Just as a twit ex-running back like Frank Gifford (still) can't really appreciate the game beyond an imaginative one-dimensional extension of his own experience, Cosell's enumeration of sports playing and sports programming begins and ends with his ability to imagine the roles of those around him as played by Howard Cosell.
Doubtless much of the blame falls on how the book was written. Though Cosell and Peter Bonaventure share co-author credits, the book unmistakably reads as the grammared-up transcripts of Cosell's talking into a microphone. The repetitions give it away immediately as the written circumlocution of a man working back again to the same points from auditory and not printed memory.
In a way, this somewhat forgives his penchant for preening detail. Vain though he certainly was, you get the sense that those details about pricey steaks and decorous dining tables speak less to his desire to make himself look important than to their being mental cues for where things happened, when they happened and what happened next. All of us can pinpoint a specific Christmas with the family because of a burnt roast or a baby barfing on our shirts faster than we can do so by the year or the topic of conversation. Cosell merely has the luxury of being able to differentiate moments by, well, their specific trappings of luxury.
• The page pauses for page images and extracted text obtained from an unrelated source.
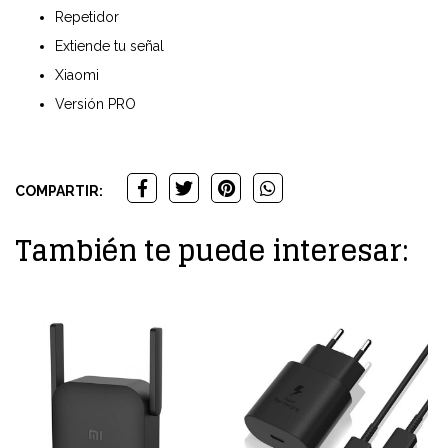
Repetidor
Extiende tu señal
Xiaomi
Versión PRO
COMPARTIR:
También te puede interesar:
Regardless, even a forgiving reading can't rescue the book as a whole. Cosell might trigger memories because of an exceptional prime rib in an exceptional restaurant, but minor shortcomings like that aren't enough to drown salient points. Only Cosell's egotism possesses the relentless drive necessary to overcome insight with vanity. Though his condemnation of the now-confirmed "jockocracy" still warrants applause, and though he details the shameful illegality and greed of the NFL and its owners, those laudably intelligent observations contribute far less to the book than his own narcissism.
Twenty-five years ago, I Never Played the Game offered a proud and prickly indictment of the self-glorifying jock culture and the increasingly self-styling and manufactured glamor of American sports. At the time, it probably merited something like a free pass, given that it came from someone outside the games themselves. Today, however, to distinguish it in any meaningful way from any announcer or player's self-touting autobiographies would involve fruitless hair-splitting.
By artificially claiming to stand outside a game and a media empire he then thoroughly inserted himself in, Cosell cynically laid a reverse blueprint for every player bio that begins deep inside the game and then artificially attempts to step away from it and comment without self-aggrandizement. Both templates are specious; both are "written" by someone else; both are untruthful; both are unpleasant to read.
Entertaining for a period in NFL history that reflects on today's mercenary management practices but otherwise tedious and unrewarding. Cosell's opinions on boxing have far more weight, but most readers will be challenged to get to those chapters. Recommended for historians of broadcasting or boxing. Recommendation to avoid for anyone but the most die-hard of that group.